Ancora oggi, una banca è ben propensa a finanziare a un’azienda l’acquisto di nuove macchine per aumentare la produzione. Se però l’azienda deve fare un investimento che riguarda l’innovazione digitale, i cordoni del credito si stringono improvvisamente: chi investe nell’innovazione, oggi, deve finanziarsi di tasca propria e pagare “cash”, ed è quindi doppiamente encomiabile.
Quali figure comprendono meglio il digitale in azienda? Quali frenano?
Coin si dice fortunato di lavorare con aziende che operano in mercati complessi e avanzati, in cui i vertici percepiscono che la trasformazione digitale è parte integrante dell’evoluzione aziendale.
Certo, la spinta verso il digitale non è uniforme in tutto il management, ma non ci sono distinzioni nette tra livelli e funzioni.

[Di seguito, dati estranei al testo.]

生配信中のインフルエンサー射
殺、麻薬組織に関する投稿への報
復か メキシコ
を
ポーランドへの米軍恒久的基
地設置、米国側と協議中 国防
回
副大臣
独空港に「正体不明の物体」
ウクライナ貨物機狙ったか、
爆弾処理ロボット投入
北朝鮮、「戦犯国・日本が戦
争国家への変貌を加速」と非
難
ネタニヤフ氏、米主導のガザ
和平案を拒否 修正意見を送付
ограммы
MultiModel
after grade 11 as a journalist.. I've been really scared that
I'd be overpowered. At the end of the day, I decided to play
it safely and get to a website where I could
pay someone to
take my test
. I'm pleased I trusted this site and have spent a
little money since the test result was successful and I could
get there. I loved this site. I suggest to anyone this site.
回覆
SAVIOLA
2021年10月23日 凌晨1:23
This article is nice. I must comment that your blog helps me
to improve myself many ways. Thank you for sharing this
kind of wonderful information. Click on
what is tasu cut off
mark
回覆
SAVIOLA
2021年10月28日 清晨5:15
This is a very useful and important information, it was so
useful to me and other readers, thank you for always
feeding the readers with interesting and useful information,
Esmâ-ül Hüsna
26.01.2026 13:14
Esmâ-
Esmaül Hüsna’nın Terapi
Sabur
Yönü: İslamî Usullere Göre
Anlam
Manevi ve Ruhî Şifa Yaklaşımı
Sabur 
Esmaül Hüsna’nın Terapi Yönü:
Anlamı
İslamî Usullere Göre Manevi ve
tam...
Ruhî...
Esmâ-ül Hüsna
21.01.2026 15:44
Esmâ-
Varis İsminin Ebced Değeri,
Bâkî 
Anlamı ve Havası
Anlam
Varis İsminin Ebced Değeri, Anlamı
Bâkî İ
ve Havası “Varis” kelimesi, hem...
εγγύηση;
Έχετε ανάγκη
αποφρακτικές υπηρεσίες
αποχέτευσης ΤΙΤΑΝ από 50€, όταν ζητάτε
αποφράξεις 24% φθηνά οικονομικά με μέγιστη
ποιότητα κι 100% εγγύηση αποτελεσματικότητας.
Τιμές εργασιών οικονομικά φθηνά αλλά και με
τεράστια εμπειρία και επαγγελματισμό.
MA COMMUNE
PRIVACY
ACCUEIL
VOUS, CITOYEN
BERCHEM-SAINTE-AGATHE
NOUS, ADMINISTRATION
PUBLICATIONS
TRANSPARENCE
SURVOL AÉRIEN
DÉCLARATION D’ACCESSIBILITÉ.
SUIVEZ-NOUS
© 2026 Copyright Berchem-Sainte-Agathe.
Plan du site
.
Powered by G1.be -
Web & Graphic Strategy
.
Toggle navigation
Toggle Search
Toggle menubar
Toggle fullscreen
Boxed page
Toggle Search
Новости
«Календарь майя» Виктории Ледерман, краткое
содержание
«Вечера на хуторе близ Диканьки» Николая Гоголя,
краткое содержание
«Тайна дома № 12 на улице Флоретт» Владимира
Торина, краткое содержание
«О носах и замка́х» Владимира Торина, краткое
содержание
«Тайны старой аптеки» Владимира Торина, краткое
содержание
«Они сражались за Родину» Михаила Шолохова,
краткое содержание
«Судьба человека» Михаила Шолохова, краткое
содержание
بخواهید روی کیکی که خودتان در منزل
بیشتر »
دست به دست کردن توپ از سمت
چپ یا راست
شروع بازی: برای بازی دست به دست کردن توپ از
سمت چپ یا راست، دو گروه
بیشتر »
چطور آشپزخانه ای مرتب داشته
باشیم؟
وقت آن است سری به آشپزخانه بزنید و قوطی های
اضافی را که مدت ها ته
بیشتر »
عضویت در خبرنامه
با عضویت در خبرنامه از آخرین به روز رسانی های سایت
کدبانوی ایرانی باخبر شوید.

Spesso si sente dire che il middle management è più “digitalizzato” dei vertici, ma vediamo invece molti CEO o imprenditori, anche “over 70”, animati da voglia di fare, cambiare e che chiedono alle proprie strutture di progettare e applicare un modello evolutivo digitale. Serve una mente aperta, non necessariamente una mente giovane.
Sicuramente non è più vero che tra i “trascninatori” del digitale c’è sicuramente il reparto IT. Molto spesso sono le linee di business che richiedono innovazione all’IT, e non questa che propone.
Coin identifica scherzosamente, in ogni funzione e livello, tre diverse posizioni rispetto al digitale:
- I digital native. Lo usano in prima persona da sempre, e si aspettano che la propria azienda sia all’altezza dei servizi che amano;
- I digital immigrant. Percepiscono il valore e sono pronti ad esplorare questo territorio, anche se non lo conoscono ancora bene;
- I digital “no grazie”. Sono quelli del “abbiamo sempre fatto così”, che vedono il proprio spazio di competenza o di potere minacciato dalle tecnologie innovative.
Sicuramente, e in particolar modo nelle aziende più grandi, i tempi decisionali rimangono molto lunghi, con molte titubanze. Pesano le incertezze sulla situazione generale, e la difficoltà nell’accesso al credito per l’innovazione, ma si può e si deve essere più veloci nelle decisioni.